Décès d'une enfant de 16 mois pendant que son père déneigeait l'auto: gare au monoxyde de carbone!

Avis aux lecteurs

Ce texte a été publié dans nos pages le 18 décembre 2003.

En plus de la petite Annabelle Deslauriers, 16 mois, décédée lundi d'une intoxication au monoxyde de carbone dans la voiture où elle siégeait, cinq autres enfants et deux adultes ont souffert depuis le début de la semaine d'un empoisonnement lié aux gaz d'échappement d'un véhicule stationnaire.

La tragédie vécue lundi par la famille Deslauriers, de Verdun, ainsi qu'une série d'accidents survenus au cours des dernières 48 heures ont incité hier les autorités de la Santé publique à alerter la population contre le danger de laisser des enfants ou des adultes assis dans une voiture dont le moteur tourne pendant qu'on la déneige.

Lorsque des accumulations de neige obstruent le pot d'échappement, le refoulement des gaz toxiques dans l'habitacle d'une voiture peut en effet s'avérer fatal, a rappelé hier la Régie régionale de la santé de Montréal-Centre, invitant le public à bien dégager le pot d'échappement de leur voiture avant de la déneiger.

C'est l'oubli de cette simple manœuvre qui a entraîné lundi la mort de la petite Annabelle Deslauriers alors que son papa déneigeait la voiture où elle prenait place. Exposée aux émanations toxiques pendant un laps de temps évalué entre 10 et 15 minutes, la fillette a perdu connaissance. Son décès a été constaté à son arrivée à l'Hôpital de Montréal pour enfants.

Le même jour, cet hôpital a d'ailleurs reçu à son urgence quatre autres enfants intoxiqués par des gaz d'échappement, dont deux, gravement atteints, ont dû être soumis à des traitements en chambre hyperbare. Deux jumeaux ont quant à eux été exposés au monoxyde de carbone qui s'échappait d'une voiture dont le moteur tournait dans un garage attenant à la maison.

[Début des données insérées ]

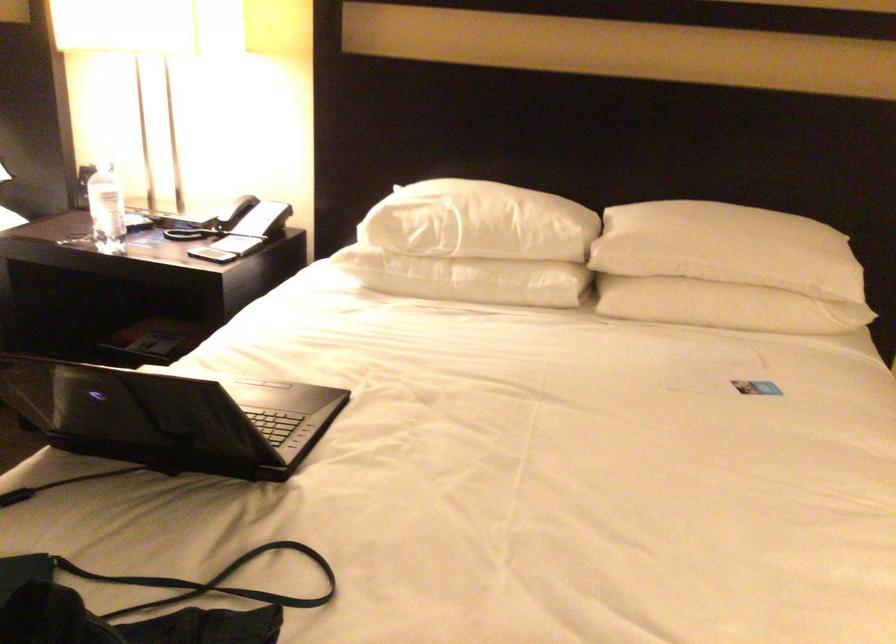
Image resolution: width=896 pixels, height=644 pixels. What do you see at coordinates (104, 160) in the screenshot? I see `the bottle cap` at bounding box center [104, 160].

Selon le Dr Dominic Chalut, responsable de l'urgence à l'Hôpital de Montréal pour enfants, l'intoxication au monoxyde de carbone peut être difficile à déceler puisqu'elle entraîne des symptômes non spécifiques comme des maux de tête, des étourdissements et des nausées. L'aspect inodore et incolore de ce gaz complique encore davantage le dépistage d'une fuite.

Invisible mais non inoffensif, le monoxyde de carbone, inhalé en grande quantité, remplace graduellement l'oxygène dans le sang et prive les organes vitaux de l'oxygène nécessaire à leur bon fonctionnement. De telles intoxications entraînent une perte de connaissance et éventuellement la mort.

«Dans le cas d'Annabelle, il y a suffisamment de monoxyde de carbone dans son sang pour empêcher l'oxygénation du cerveau. Le temps nécessaire pour une intoxication dépend cependant de la concentration dans l'air et du poids de l'enfant. Chose certaine, les enfants de moins de deux ans sont plus à risque», a-t-il expliqué hier.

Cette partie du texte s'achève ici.